◆ **Prompt**
Exactly as written and without the pictures, output the entries below.

◆ **The records**
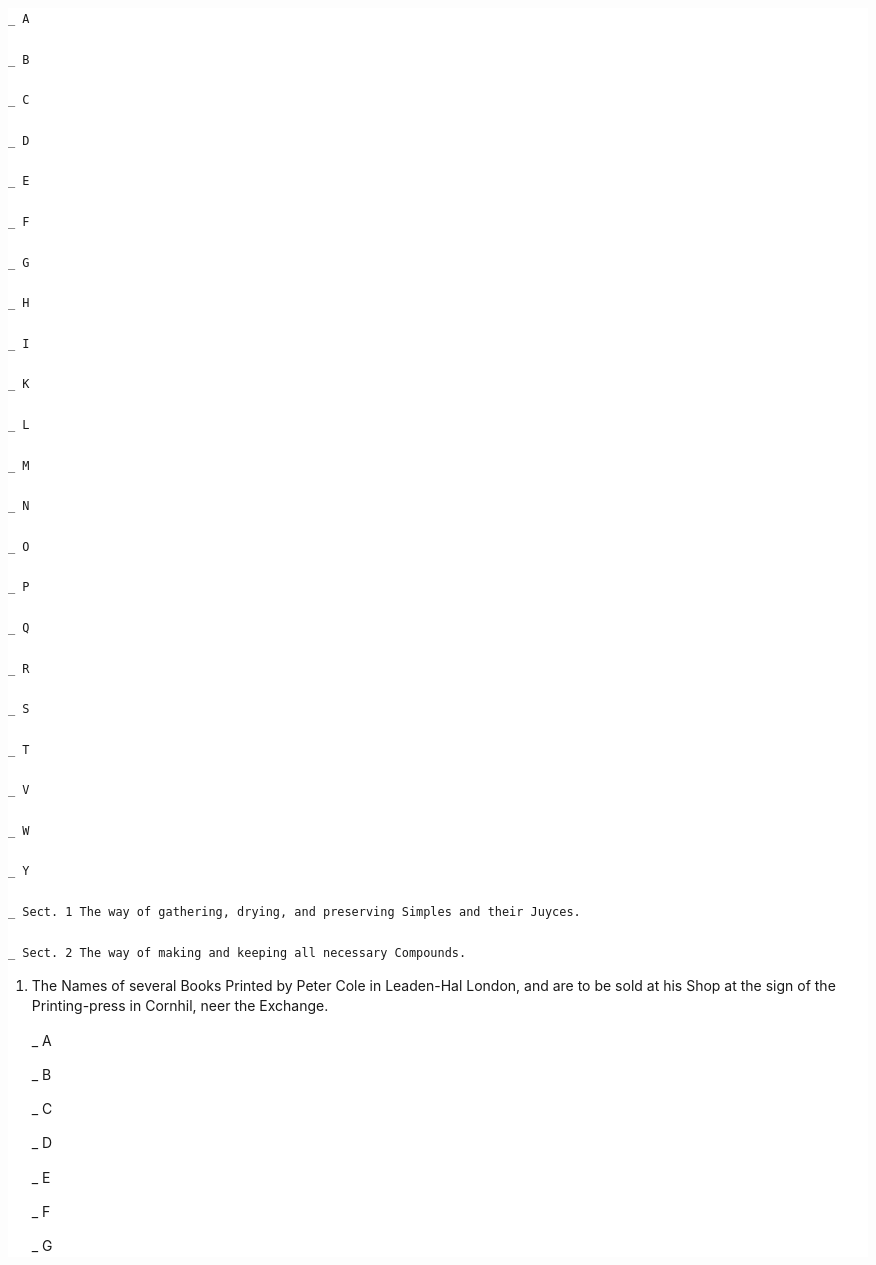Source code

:     _ A

    _ B

    _ C

    _ D

    _ E

    _ F

    _ G

    _ H

    _ I

    _ K

    _ L

    _ M

    _ N

    _ O

    _ P

    _ Q

    _ R

    _ S

    _ T

    _ V

    _ W

    _ Y

    _ Sect. 1 The way of gathering, drying, and preserving Simples and their Juyces.

    _ Sect. 2 The way of making and keeping all necessary Compounds.

1. The Names of several Books Printed by Peter Cole in Leaden-Hal London, and are to be sold at his Shop at the sign of the Printing-press in Cornhil, neer the Exchange.

    _ A

    _ B

    _ C

    _ D

    _ E

    _ F

    _ G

◆ **Your response**
Source code

:     _ A

    _ B

    _ C

    _ D

    _ E

    _ F

    _ G

    _ H

    _ I

    _ K

    _ L

    _ M

    _ N

    _ O

    _ P

    _ Q

    _ R

    _ S

    _ T

    _ V

    _ W

    _ Y

    _ Sect. 1 The way of gathering, drying, and preserving Simples and their Juyces.

    _ Sect. 2 The way of making and keeping all necessary Compounds.

1. The Names of several Books Printed by Peter Cole in Leaden-Hal London, and are to be sold at his Shop at the sign of the Printing-press in Cornhil, neer the Exchange.

    _ A

    _ B

    _ C

    _ D

    _ E

    _ F

    _ G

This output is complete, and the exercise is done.